• Task instructions
Copy each entry below exactly as it reads.

Dataset entries
>>>>>

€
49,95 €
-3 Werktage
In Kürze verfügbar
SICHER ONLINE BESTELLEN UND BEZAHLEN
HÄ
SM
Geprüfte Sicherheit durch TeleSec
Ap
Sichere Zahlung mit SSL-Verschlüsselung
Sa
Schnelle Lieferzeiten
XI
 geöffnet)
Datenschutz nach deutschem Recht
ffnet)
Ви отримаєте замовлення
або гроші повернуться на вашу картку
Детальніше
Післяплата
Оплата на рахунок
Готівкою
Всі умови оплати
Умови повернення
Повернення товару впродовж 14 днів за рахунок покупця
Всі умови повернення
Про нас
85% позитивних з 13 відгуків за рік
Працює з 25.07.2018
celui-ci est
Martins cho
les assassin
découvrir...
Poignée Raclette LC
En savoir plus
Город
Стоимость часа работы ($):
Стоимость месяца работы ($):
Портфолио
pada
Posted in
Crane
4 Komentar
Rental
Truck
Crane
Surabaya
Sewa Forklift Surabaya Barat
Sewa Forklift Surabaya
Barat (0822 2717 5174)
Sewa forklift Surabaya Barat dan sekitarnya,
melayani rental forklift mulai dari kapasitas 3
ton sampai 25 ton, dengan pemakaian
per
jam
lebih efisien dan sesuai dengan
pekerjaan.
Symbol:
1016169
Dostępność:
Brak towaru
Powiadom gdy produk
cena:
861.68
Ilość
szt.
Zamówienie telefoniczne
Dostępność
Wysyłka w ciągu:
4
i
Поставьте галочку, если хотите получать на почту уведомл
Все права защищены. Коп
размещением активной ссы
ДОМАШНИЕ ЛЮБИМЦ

<<<<<

• Answer
€
49,95 €
-3 Werktage
In Kürze verfügbar
SICHER ONLINE BESTELLEN UND BEZAHLEN
HÄ
SM
Geprüfte Sicherheit durch TeleSec
Ap
Sichere Zahlung mit SSL-Verschlüsselung
Sa
Schnelle Lieferzeiten
XI
 geöffnet)
Datenschutz nach deutschem Recht
ffnet)
Ви отримаєте замовлення
або гроші повернуться на вашу картку
Детальніше
Післяплата
Оплата на рахунок
Готівкою
Всі умови оплати
Умови повернення
Повернення товару впродовж 14 днів за рахунок покупця
Всі умови повернення
Про нас
85% позитивних з 13 відгуків за рік
Працює з 25.07.2018
celui-ci est
Martins cho
les assassin
découvrir...
Poignée Raclette LC
En savoir plus
Город
Стоимость часа работы ($):
Стоимость месяца работы ($):
Портфолио
pada
Posted in
Crane
4 Komentar
Rental
Truck
Crane
Surabaya
Sewa Forklift Surabaya Barat
Sewa Forklift Surabaya
Barat (0822 2717 5174)
Sewa forklift Surabaya Barat dan sekitarnya,
melayani rental forklift mulai dari kapasitas 3
ton sampai 25 ton, dengan pemakaian
per
jam
lebih efisien dan sesuai dengan
pekerjaan.
Symbol:
1016169
Dostępność:
Brak towaru
Powiadom gdy produk
cena:
861.68
Ilość
szt.
Zamówienie telefoniczne
Dostępność
Wysyłka w ciągu:
4
i
Поставьте галочку, если хотите получать на почту уведомл
Все права защищены. Коп
размещением активной ссы
ДОМАШНИЕ ЛЮБИМЦ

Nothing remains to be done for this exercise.